Reproduce the text of all the records with "Поиск продукции" substituted for every occurrence of "Поиск товаров" and everything else left unchanged, omitting the pictures from your answer.

Items from a data source:
________________________________________
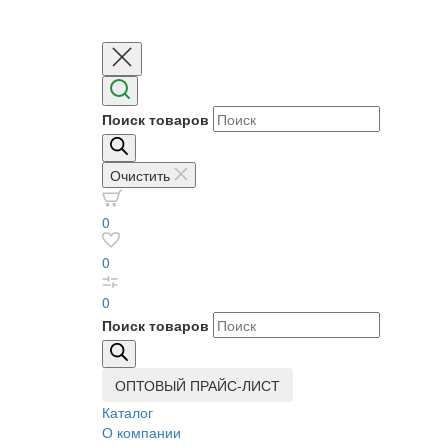
Поиск товаров
Очистить
0
0
0
Поиск товаров
ОПТОВЫЙ ПРАЙС-ЛИСТ
Каталог
О компании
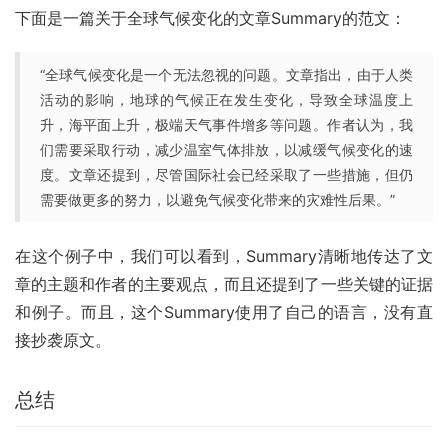
下面是一篇关于全球气候变化的文章Summary的范文：
“全球气候变化是一个无法忽视的问题。文章指出，由于人类
活动的影响，地球的气候正在发生变化，导致全球温度上
升，海平面上升，极端天气事件增多等问题。作者认为，我
们需要采取行动，减少温室气体排放，以减缓气候变化的速
度。文章还提到，尽管国际社会已经采取了一些措施，但仍
需要做更多的努力，以避免气候变化带来的灾难性后果。”
在这个例子中，我们可以看到，Summary清晰地传达了文
章的主题和作者的主要观点，而且还提到了一些关键的证据
和例子。而且，这个Summary使用了自己的语言，没有直
接抄袭原文。
总结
________________________________________
Finished exercise.
Поиск продукции
Очистить
0
0
0
Поиск продукции
ОПТОВЫЙ ПРАЙС-ЛИСТ
Каталог
О компании
下面是一篇关于全球气候变化的文章Summary的范文：
“全球气候变化是一个无法忽视的问题。文章指出，由于人类
活动的影响，地球的气候正在发生变化，导致全球温度上
升，海平面上升，极端天气事件增多等问题。作者认为，我
们需要采取行动，减少温室气体排放，以减缓气候变化的速
度。文章还提到，尽管国际社会已经采取了一些措施，但仍
需要做更多的努力，以避免气候变化带来的灾难性后果。”
在这个例子中，我们可以看到，Summary清晰地传达了文
章的主题和作者的主要观点，而且还提到了一些关键的证据
和例子。而且，这个Summary使用了自己的语言，没有直
接抄袭原文。
总结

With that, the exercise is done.